* _Try it_
Show all lines below holding the string "round".

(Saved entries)

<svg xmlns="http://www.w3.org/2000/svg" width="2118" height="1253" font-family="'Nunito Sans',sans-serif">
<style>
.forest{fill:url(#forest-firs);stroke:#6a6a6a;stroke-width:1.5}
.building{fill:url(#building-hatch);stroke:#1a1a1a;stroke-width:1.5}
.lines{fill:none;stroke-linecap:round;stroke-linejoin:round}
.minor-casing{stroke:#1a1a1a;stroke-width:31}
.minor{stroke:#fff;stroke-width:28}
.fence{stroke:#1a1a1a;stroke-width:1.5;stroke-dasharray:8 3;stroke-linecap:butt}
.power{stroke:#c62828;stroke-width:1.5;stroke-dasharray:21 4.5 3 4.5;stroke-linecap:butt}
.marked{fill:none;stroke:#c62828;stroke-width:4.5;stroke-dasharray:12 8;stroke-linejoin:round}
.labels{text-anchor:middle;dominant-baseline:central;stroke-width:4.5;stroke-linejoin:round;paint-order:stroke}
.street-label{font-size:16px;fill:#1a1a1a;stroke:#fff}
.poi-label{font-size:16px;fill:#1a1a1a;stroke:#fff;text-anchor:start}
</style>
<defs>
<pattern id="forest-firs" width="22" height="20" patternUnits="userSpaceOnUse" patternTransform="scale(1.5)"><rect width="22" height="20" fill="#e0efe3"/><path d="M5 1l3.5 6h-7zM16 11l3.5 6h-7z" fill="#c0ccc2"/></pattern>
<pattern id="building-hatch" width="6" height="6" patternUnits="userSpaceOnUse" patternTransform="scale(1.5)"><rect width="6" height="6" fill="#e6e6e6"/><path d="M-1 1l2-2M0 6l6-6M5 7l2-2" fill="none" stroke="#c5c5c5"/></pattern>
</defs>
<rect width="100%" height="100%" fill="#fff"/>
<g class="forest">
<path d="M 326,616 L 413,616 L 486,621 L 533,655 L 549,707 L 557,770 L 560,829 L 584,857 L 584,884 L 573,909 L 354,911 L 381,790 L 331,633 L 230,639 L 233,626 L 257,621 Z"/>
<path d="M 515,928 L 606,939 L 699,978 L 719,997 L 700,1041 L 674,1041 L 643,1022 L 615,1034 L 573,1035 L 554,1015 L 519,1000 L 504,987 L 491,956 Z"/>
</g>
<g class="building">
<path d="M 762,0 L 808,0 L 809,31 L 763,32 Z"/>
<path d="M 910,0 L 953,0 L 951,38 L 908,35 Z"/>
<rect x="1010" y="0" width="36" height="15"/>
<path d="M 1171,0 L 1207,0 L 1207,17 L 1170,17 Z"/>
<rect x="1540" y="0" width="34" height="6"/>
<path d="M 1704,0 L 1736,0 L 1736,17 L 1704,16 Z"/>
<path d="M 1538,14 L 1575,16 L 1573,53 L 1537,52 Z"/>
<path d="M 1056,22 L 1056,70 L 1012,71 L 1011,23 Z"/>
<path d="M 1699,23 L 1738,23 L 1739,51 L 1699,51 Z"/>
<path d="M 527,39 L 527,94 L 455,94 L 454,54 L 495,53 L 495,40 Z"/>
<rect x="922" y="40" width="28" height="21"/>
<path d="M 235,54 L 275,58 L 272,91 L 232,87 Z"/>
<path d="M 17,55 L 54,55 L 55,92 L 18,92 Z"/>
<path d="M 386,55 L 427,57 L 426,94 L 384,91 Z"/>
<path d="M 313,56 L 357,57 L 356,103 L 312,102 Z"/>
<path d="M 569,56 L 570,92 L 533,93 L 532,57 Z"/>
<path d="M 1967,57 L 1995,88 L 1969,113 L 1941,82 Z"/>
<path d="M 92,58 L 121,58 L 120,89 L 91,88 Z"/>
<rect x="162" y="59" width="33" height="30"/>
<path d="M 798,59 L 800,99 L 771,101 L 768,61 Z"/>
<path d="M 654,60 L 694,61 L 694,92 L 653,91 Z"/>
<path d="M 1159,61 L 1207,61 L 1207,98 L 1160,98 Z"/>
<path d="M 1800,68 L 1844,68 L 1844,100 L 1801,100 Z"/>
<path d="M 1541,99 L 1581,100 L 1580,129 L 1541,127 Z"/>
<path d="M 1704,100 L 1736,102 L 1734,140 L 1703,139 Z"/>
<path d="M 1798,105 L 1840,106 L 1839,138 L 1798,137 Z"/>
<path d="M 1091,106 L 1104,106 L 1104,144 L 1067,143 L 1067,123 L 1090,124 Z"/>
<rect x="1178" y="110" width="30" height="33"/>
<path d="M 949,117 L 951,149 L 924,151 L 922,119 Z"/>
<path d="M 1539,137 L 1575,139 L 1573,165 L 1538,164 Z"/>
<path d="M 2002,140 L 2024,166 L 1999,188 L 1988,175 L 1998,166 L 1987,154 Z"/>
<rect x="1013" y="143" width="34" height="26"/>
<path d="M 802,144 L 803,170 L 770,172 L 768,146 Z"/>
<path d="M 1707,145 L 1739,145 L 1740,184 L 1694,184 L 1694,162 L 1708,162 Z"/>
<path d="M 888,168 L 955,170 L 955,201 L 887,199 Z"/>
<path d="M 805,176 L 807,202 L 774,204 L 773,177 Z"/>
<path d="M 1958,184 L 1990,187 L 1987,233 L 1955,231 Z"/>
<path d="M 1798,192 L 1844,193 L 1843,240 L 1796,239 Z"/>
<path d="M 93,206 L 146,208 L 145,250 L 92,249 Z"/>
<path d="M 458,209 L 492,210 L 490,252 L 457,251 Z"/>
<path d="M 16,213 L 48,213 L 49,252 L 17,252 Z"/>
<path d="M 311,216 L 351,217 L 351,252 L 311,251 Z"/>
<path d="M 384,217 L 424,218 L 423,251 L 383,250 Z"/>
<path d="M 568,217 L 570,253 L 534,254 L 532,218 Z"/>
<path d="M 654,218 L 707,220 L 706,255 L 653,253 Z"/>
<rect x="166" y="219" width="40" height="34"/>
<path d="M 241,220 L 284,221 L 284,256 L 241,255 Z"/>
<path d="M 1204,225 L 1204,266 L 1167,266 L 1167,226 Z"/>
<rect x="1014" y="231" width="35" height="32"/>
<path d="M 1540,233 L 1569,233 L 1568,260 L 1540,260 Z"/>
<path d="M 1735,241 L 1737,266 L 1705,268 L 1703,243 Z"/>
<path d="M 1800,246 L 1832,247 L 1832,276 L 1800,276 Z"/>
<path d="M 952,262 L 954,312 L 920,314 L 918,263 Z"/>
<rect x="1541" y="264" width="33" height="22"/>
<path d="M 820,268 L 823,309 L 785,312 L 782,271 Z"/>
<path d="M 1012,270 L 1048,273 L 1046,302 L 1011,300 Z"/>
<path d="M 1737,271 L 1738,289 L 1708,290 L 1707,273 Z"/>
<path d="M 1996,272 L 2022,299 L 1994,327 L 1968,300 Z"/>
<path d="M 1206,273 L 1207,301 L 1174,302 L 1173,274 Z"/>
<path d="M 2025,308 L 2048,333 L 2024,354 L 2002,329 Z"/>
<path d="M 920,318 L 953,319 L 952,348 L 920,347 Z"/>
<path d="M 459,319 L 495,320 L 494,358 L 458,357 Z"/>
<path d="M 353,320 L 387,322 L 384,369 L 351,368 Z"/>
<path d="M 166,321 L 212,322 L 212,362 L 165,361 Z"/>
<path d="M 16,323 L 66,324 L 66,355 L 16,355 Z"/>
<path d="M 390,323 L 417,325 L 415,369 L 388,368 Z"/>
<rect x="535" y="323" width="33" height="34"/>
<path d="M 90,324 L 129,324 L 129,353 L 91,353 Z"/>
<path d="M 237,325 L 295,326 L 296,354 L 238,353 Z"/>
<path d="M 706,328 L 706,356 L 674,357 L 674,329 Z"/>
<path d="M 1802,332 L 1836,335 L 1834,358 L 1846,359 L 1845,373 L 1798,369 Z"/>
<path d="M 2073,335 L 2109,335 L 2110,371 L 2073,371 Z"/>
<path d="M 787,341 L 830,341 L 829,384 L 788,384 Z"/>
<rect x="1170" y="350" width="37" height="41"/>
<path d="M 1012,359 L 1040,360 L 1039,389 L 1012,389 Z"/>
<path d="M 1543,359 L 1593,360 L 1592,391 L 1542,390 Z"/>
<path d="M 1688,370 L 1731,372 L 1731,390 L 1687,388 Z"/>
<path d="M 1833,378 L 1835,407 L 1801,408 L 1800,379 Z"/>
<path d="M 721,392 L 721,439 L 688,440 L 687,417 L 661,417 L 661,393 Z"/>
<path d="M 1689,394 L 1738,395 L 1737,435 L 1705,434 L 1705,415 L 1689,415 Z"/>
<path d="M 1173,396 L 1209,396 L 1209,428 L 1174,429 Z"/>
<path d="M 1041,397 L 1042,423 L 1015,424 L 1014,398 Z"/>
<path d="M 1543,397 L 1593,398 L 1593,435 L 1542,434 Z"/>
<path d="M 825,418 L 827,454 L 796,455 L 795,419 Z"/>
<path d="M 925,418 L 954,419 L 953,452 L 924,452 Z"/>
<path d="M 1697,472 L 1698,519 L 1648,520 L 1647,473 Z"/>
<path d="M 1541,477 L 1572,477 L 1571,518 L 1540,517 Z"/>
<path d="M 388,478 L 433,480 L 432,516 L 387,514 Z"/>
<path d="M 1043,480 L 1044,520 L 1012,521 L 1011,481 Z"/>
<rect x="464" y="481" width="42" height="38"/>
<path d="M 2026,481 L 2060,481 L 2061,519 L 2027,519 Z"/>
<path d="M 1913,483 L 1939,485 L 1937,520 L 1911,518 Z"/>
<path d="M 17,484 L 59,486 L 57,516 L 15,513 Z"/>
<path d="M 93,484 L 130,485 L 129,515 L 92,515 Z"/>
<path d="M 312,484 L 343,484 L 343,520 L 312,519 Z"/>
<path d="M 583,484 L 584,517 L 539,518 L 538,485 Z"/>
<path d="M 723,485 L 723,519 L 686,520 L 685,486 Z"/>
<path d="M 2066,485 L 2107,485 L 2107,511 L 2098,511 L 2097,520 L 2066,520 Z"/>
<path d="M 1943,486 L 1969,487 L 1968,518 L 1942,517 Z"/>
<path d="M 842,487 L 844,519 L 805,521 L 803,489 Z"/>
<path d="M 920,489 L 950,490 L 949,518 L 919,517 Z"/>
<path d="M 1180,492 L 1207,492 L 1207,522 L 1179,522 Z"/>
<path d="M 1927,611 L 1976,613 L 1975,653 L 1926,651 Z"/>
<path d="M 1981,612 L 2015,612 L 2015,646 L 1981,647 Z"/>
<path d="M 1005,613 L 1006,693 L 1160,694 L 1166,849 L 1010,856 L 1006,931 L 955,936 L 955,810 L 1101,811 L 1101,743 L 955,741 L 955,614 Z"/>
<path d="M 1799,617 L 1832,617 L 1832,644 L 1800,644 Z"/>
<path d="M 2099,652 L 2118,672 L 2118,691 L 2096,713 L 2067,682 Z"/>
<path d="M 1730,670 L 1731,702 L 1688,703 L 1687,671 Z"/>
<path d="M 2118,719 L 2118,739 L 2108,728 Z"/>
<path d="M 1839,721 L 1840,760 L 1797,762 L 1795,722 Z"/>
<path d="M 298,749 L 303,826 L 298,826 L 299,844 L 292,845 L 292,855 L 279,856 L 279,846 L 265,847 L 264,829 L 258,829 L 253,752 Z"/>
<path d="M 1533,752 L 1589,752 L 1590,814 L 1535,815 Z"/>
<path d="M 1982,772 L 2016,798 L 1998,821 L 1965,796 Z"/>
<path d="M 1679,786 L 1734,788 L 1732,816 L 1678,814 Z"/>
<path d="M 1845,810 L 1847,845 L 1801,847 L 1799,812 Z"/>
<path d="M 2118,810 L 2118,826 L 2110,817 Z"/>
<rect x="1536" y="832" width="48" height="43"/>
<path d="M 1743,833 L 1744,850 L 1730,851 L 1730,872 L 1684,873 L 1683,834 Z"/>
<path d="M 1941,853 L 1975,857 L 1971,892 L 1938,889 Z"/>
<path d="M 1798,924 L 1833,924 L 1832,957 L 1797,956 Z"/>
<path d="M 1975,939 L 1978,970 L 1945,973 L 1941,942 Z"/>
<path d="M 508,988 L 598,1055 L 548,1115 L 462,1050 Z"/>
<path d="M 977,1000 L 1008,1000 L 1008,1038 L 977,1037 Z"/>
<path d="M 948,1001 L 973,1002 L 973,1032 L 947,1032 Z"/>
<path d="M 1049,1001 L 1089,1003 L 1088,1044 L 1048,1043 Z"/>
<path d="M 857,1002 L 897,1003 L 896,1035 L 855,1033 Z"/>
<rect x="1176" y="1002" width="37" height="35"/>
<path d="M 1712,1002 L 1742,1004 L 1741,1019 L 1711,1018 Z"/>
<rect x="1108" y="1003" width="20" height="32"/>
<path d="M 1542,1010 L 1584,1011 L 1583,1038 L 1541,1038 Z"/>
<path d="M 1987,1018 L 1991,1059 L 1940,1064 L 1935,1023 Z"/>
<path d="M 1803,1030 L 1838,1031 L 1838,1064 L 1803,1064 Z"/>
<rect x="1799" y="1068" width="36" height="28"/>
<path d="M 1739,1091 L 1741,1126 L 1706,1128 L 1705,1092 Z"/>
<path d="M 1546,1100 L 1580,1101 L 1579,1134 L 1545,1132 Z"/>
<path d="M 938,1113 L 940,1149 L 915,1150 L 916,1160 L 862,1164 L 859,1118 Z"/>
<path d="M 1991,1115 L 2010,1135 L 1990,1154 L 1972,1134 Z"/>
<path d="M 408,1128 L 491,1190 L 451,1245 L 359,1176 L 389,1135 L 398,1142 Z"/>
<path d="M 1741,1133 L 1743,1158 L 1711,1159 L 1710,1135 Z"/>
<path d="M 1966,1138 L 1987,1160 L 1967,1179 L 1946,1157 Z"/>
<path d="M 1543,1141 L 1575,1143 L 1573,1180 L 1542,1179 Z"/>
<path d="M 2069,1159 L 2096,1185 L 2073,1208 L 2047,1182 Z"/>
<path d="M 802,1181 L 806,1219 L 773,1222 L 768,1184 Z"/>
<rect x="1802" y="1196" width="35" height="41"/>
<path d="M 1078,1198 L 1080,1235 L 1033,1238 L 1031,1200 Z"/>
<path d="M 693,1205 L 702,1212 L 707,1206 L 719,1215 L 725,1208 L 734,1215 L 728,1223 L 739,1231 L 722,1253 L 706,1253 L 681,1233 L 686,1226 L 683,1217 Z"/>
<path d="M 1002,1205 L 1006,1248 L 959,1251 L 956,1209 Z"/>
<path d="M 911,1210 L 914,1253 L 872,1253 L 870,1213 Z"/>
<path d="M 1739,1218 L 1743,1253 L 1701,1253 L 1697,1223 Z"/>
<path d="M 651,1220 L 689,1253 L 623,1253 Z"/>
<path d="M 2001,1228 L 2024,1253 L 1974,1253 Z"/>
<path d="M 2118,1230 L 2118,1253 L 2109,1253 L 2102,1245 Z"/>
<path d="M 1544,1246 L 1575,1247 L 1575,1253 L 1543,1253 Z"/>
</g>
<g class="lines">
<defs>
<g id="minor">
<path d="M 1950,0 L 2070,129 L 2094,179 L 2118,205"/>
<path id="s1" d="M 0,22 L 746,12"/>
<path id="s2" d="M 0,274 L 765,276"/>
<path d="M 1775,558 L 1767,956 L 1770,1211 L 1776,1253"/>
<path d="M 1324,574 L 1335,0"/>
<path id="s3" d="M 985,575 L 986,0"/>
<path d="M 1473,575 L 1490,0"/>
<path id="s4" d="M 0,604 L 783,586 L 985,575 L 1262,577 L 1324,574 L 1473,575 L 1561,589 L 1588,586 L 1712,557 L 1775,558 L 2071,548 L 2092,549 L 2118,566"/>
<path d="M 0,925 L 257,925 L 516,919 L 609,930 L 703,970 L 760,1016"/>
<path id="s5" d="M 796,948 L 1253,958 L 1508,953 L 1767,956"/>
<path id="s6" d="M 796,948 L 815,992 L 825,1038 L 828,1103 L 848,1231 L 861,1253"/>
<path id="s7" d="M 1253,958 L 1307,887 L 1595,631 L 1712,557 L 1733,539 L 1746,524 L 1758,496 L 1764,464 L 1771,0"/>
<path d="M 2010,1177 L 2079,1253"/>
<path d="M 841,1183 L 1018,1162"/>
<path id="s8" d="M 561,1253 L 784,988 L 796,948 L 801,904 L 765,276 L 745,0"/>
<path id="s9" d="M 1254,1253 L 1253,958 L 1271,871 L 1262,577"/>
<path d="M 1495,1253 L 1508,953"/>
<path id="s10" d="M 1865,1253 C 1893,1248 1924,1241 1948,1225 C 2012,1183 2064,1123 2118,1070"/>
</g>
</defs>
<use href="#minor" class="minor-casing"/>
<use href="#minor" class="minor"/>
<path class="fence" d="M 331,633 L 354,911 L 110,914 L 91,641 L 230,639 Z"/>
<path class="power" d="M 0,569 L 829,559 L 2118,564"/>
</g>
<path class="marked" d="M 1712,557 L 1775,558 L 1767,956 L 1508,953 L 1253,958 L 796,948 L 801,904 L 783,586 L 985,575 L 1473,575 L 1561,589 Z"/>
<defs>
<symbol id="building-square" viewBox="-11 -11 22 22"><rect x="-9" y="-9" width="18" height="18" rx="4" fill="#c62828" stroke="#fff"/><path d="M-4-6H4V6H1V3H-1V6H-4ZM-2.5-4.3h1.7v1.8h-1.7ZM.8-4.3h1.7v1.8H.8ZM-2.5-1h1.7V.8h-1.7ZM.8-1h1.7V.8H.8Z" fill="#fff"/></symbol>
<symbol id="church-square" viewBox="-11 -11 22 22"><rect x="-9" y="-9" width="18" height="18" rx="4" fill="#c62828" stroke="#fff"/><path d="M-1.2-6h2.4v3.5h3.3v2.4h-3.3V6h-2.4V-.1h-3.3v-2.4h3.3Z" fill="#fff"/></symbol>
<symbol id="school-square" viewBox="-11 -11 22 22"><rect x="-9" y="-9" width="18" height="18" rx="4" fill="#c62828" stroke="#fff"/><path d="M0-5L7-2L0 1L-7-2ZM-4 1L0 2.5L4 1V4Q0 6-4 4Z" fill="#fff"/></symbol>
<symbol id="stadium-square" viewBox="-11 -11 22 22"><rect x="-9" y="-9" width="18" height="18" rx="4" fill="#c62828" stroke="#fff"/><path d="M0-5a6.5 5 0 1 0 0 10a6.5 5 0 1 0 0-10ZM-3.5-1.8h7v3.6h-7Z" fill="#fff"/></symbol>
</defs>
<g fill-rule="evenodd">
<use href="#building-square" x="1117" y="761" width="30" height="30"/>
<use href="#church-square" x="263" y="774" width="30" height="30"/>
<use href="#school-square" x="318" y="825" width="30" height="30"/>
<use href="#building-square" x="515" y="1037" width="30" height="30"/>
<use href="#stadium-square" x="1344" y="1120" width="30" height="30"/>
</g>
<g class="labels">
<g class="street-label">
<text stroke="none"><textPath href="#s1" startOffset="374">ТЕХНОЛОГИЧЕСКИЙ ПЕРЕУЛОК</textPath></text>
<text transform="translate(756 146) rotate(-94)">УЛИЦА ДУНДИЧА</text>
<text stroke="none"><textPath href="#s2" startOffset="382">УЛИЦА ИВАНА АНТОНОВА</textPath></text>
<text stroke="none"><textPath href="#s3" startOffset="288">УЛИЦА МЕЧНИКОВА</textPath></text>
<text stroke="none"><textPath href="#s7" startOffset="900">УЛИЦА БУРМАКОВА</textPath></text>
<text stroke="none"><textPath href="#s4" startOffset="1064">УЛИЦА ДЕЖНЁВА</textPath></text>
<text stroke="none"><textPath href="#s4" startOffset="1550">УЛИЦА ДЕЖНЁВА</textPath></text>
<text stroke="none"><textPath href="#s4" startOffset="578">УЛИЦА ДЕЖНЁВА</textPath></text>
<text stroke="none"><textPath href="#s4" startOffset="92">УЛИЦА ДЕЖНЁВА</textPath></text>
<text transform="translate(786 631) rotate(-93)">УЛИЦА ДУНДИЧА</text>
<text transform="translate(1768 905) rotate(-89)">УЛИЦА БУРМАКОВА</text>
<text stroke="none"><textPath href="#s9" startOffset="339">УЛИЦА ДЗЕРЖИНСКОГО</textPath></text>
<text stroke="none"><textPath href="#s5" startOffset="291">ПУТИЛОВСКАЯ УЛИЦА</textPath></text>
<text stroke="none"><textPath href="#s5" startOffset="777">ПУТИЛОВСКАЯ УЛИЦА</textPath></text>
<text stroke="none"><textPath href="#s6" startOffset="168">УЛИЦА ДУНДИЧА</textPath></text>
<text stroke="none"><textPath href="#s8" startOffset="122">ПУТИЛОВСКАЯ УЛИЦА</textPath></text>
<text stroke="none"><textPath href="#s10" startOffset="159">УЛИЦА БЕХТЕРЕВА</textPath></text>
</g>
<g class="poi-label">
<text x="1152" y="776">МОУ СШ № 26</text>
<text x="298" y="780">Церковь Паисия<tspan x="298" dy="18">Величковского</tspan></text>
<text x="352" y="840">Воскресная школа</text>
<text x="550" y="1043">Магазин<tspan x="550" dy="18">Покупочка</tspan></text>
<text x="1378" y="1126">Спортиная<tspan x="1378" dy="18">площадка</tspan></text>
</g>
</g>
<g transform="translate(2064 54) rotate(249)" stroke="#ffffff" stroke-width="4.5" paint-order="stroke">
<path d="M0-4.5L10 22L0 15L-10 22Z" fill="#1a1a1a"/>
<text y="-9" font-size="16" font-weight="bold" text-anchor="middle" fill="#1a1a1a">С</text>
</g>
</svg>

* _Reply to the exercise_
.lines{fill:none;stroke-linecap:round;stroke-linejoin:round}
.marked{fill:none;stroke:#c62828;stroke-width:4.5;stroke-dasharray:12 8;stroke-linejoin:round}
.labels{text-anchor:middle;dominant-baseline:central;stroke-width:4.5;stroke-linejoin:round;paint-order:stroke}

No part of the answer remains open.